1.6 million units of Volkswagen’s Saveiro has been sold in South America over its 41 year life.
Can anyone still remember the Proton Arena? Well for those who don’t, the Arena was Proton’s Wira-based pickup truck. Originally targeted at those wanting a more compact pickup mainly for road-biased use only, the Arena was actually quite an intriguing proposition for the increasingly city-dwelling Malaysian population at the time. After all, there really are not that many times when a massive four-wheel drive truck is needed anyway.
Unfortunately however, most buyers of pickups back then basically took one look at the Arena, and then proceeded in droves instead towards the Toyota dealership to place orders for its Hilux. And given the fact that the current crop of pickups are akin to mini monster trucks in both aesthetic and size, it is therefore probably safe to conclude that despite living in concrete jungles, most Malaysian pickup truck owners still want to feel like Rambo while out on the road.
For the (supposedly very) few though that are hoping for a modern pickup that picks up [heh] from where the Proton Arena left of, you will then perhaps be interested in Volkswagen’s Saveiro.

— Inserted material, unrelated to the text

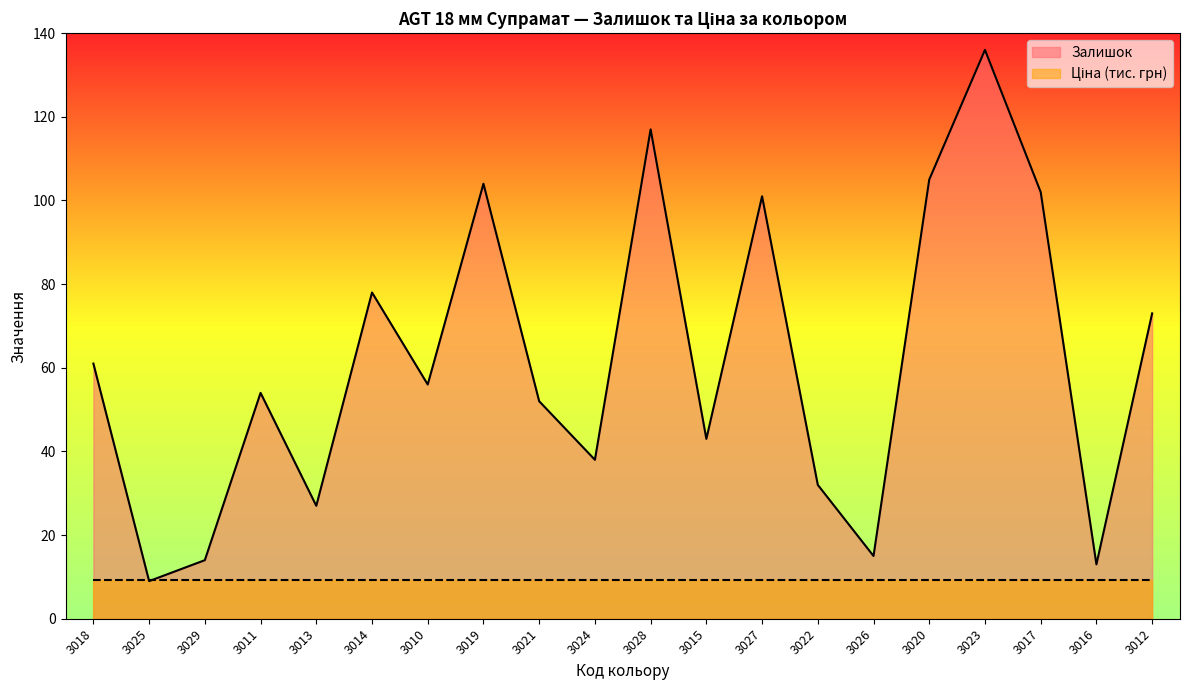

Read the value at 3010, to the nearest 50.

50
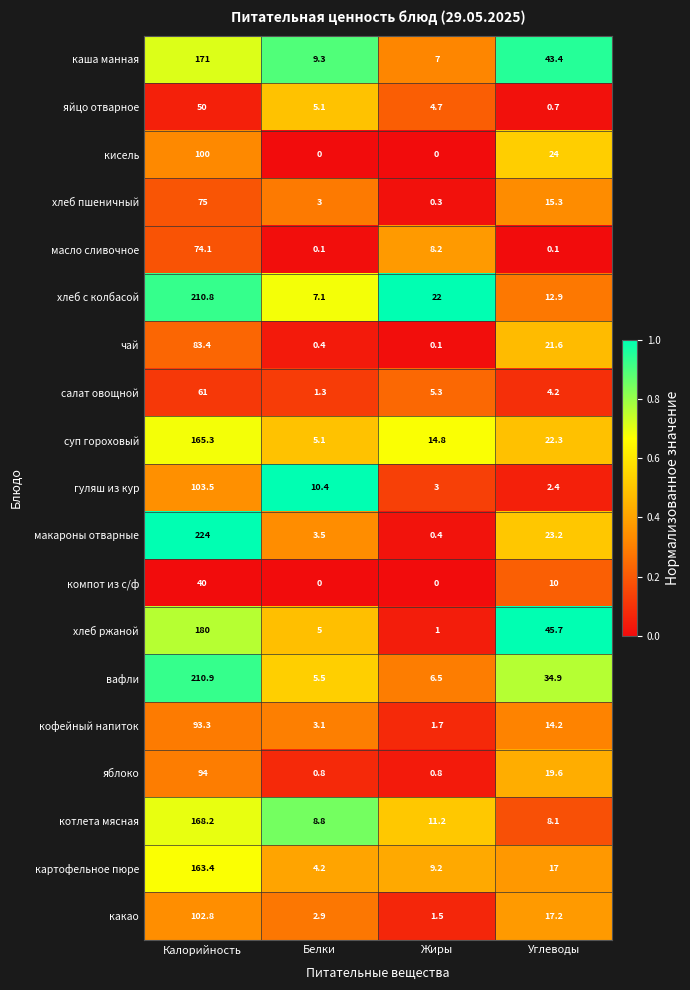

How many data points does each series have?

4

Now this particular Volkswagen is probably little known outside of South America, but with 1.6 million units sold in Brazil over the 41 years and three generations since its introduction, the Saveiro could be said to be quite the star seller over there. But what exactly is it? Well, to put it in the most simplistic of terms, think VW Polo + pickup bed.
Available in single- and double-cab configurations (albeit with only two doors), the Saveiro is only about as long and as wide as a Toyota Vios. But still is rated to carry over 700 kg in its bed, which for those who don’t know is 300 kg more than what a Hilux could manage. Moreover, as the front wheels are only driven by a 1.6-litre naturally aspirated engine that pumps out 116 hp and 153 Nm of torque, the Saveiro should likely also drink considerably less fuel than the current crop of macho pickups too.
And continuing on the topic of current pickups, the Saveiro could actually be specced to rival the modern tech-filled and leather-lined mini monster trucks on the road today, with things like leather upholstery and an infotainment system with Apple CarPlay and Android Auto connectivity being available. In fact, this VW mini-ute even has four wheel disk brakes as standard. A feature that is not typically seen on many of its bigger pickup brethren.
It is also not like the Saveiro is entirely stuck on tarmac too. With an additional 10 mm of ground clearance from the standard Gol (VW Brazil’s version of the Polo) on which it is based, as well as somewhat chunky 15-inch tyres and hill descent control, it may even be true for this front-wheel drive mini-ute to bounce along rough roads even better than the lumbering massive pickups of today.
But perhaps the biggest draw to the Saveiro is its to be its price, as prices for this VW costs the equivalent of RM 90,000 in Brazil. And just as icing on the rather attractive-looking mini-ute cake, there is also perhaps a nicer ring to saying that you drive a Volkswagen instead of a Toyota or even Ford.
This is unfortunately the point though that the dream owning a Saveiro in Malaysia must come to an abrupt end, as there really is no hope of Volkswagen Malaysia ever bringing it into the market. Not least because Volkswagen themselves have already stated that there will never be a right-hand drive version of the Saveiro, despite the rather loud and repeated calls already by the South African for this mini-ute to make an appearance over there. Oh well then, has anyone tried taking a hacksaw to a Jetta?